Bandolins

Nos anos 1980 eu era uma criança. Morava na rua Augusto dos Anjos. Não havia sido “domesticada” ainda, embora fosse tímida e educada com as pessoas da rua. Na verdade me sentia como Mogli, o menino lobo ou Moana, arquétipos das crianças nativas, selvagens. Andava de pé descalça, muitas vezes só de calcinha ou shortinho. Cabelo assanhado, que só dava trégua quando minha irmã mais velha fazia o penteado da princesa Leia Organa (Guerra nas Estrelas) para ir à escola. Adorava as árvores frondosas de minha rua, vítimas décadas depois do atentado do asfalto. Morria de medo da Igreja de Santo Antônio, especialmente à noite, pelas imagens horripilantes da cerâmica pintada com cenas de Jesus mutilado e paisagens do fim do mundo. Tinha medo também da “Mulher do Algodão”, do “Velho do Saco”, de Papangus e sentia pânico dos bois com seus chifres, que naquela época andavam livremente pela cidade.

Foi também nesta década que senti a puberdade chegar. Minha pré-adolescência chegou em em forma de canção. “Bandolins”. Eu que já vivia povoada por música em minha casa, ao escutar aquela letra na voz de José Alexandre e Oswaldo Montenegro fiquei imaginando uma mulher que enfrenta o mundo dançando e se “julgando amada ao som dos bandolins”. Meu corpo de menina estava se transformando, e por isso eu tinha que vestir blusa, o que era estranho para mim. Internamente eu tive que me adaptar com as roupas, com os seios, em calçar mais chinelas e sapatos (Ortopé). E Bandolins me ajudou a nunca esquecer de uma presença profunda dessa mulher esvoaçante e livre. Foi aí que comecei a conhecer o Oswaldo Montenegro. Se muitas amam o Chico Buarque, eu amo o Oswaldo Montenegro, sua poesia, sua musicalidade, o fato dele parecer ter um humor sarcástico e ser chato ao mesmo tempo. Por vezes tive vontade de deixar tudo e buscar fazer parte de sua trupe de teatro. Nunca pude, infelizmente.

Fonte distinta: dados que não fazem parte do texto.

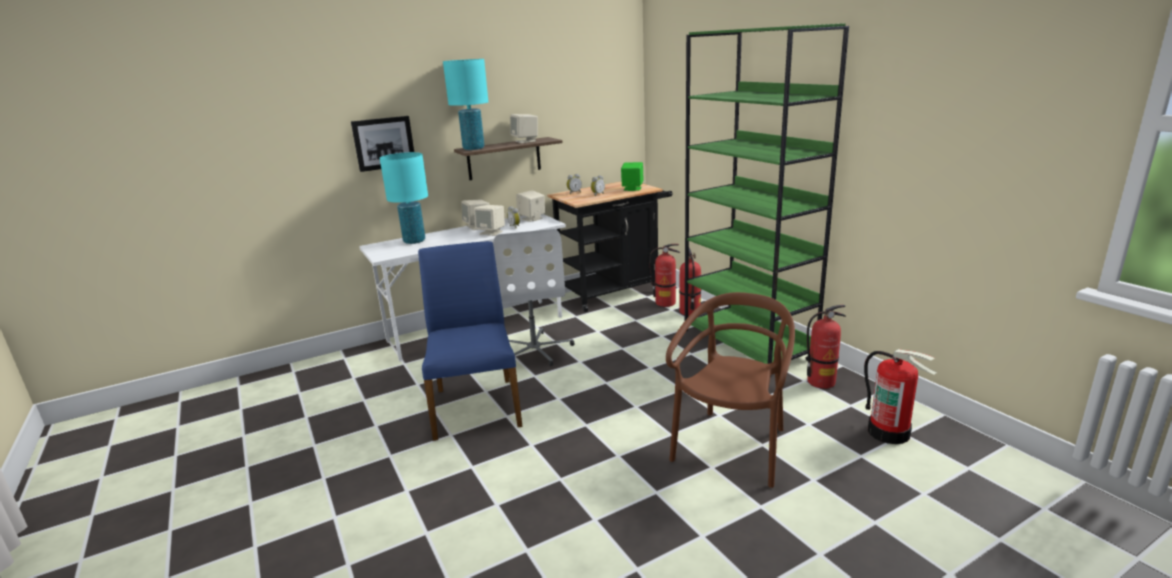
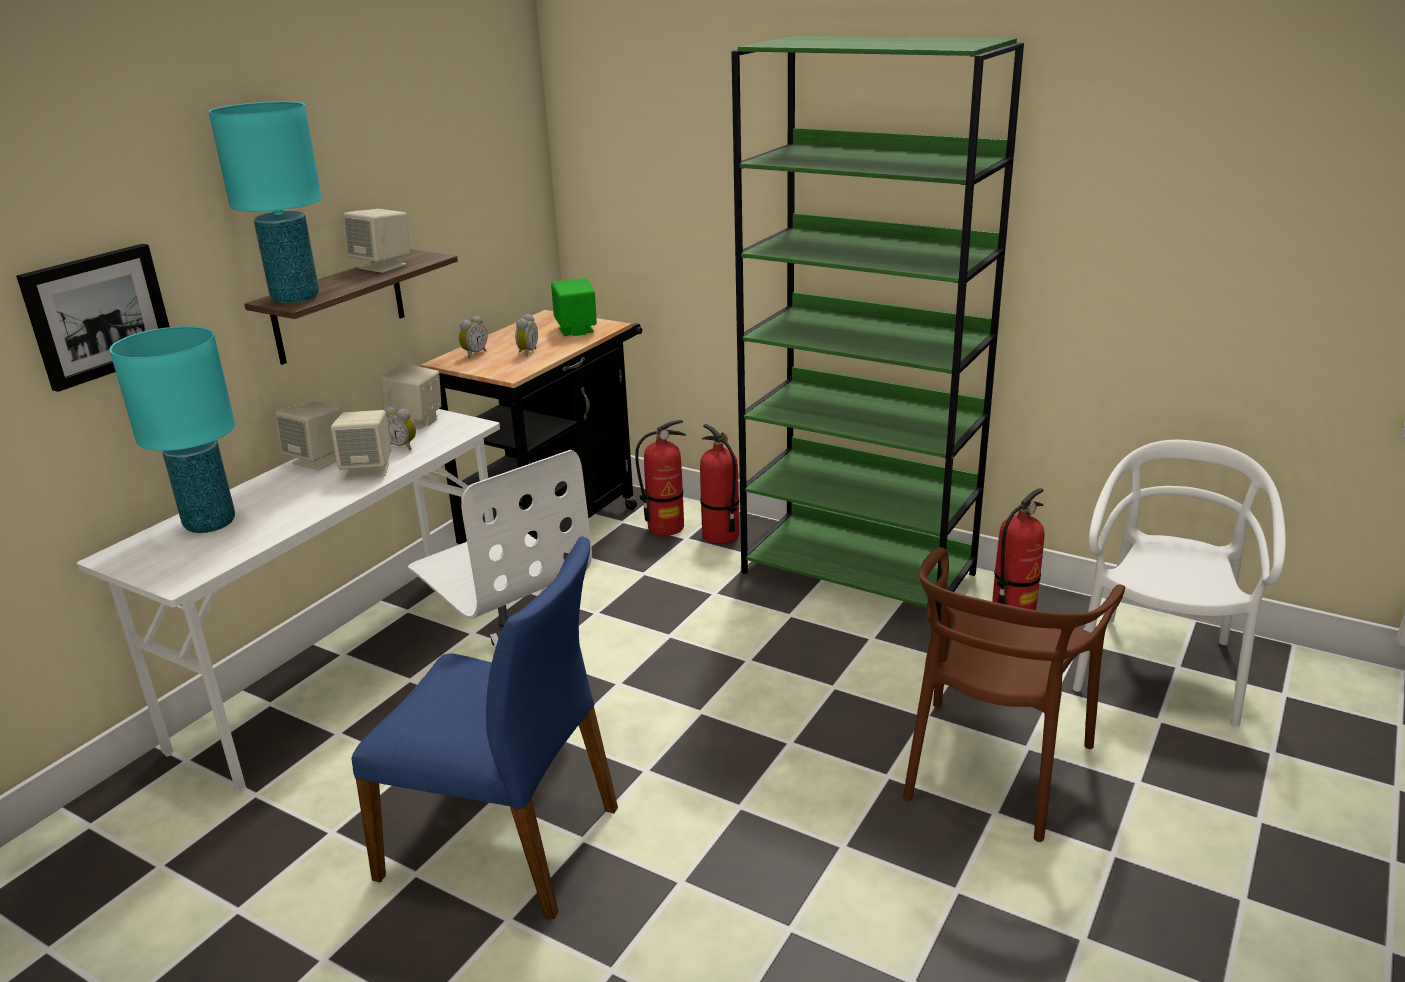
camera: 30 degrees left, 5 degrees up
blue chair [418,241,523,441] -> blue chair turned 150 degrees clockwise [351,536,618,919]
brown chair [666,292,795,488] -> brown chair turned 150 degrees counterclockwise [903,547,1125,842]
fire extinguisher [864,349,937,444] -> white chair [1073,440,1286,727]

Em 1995 tive a oportunidade de ir ao meu primeiro show. Minha mãe nunca soube que gastei a pequena mesada que me sustentava em João Pessoa, comprando o ingresso para o show e ainda um CD. “Aos filhos dos hippies” foi a primeira das muitas apresentações que pude ver dele e de sua rapaziada, ao lado da encantadora flautista Madalena Sales. Ao assistir sua última apresentação aqui na cidade, num show partilhado com Renato Teixeira, pude revisitar minha história afetiva com a trajetória do artista. Não fui tirar fotos, nem pedir autógrafo depois do show por timidez. Já havia pedido autógrafos em encartes de discos noutros momentos e nunca me senti muito à vontade.

Certa vez mangaram de mim por eu fazer parte do OMOL – Oswaldo Montenegro On Line. Eu nem liguei. Pois foi no advento da internet que pude estar mais próxima do cotidiano criativo do compositor. Depois vieram as redes sociais e a circulação ficou mais fluida. Pensei até que se fosse área de Literatura poderia até fazer pesquisa com base no acervo do artista, como tanta gente faz com o Chico Buarque. Mas não tinha a ver comigo. Fiquei com as canções vivendo livremente na minha imaginação. E sobre a experiência com as canções do Oswaldo Montegro teria material para escrever outro livro parecido com “As mil e uma noites”. Lamento, no entanto, ter enjoado durante a minha gravidez um CD excelente, “Entre uma balada e um blues”. Como antojo pode acontecer com as melhores pessoas do mundo, nessa fase não suportava escutar esse disco, junto com outro da Tetê Espíndola voltado à meditação e yoga. Mas os guardei com todo carinho. E quando quero escutar a música “Entre uma balada e um blues” eu boto para tocar o musical “Vale Encantado”.

Nesse último show estava tão introspectiva. Feliz. Silenciosa. Pensando sobre o quadro do Elifas Andreato que integrou o cenário do show, um menino negro, correndo com a bandeira do Brasil nas costas, com a imagem do infinito ao fundo, e as estrelas se desgrudando da bandeira e iluminando o caminho percorrido. Fiquei pensando no Betinho, irmão do Henfil, pensei que apesar de toda a lama, o Brasil tem um chão de estrelas. Fui de volta aos anos 1980 e depois regressei ao século XXI. Aí me volto às canções, e lembro de Condor, “quando voa o condor, com o céu por detrás, traz na asa um sonho, com o céu por detrás, voa condor, que a gente voa atrás, voa atrás de um sonho, com o céu por detrás”.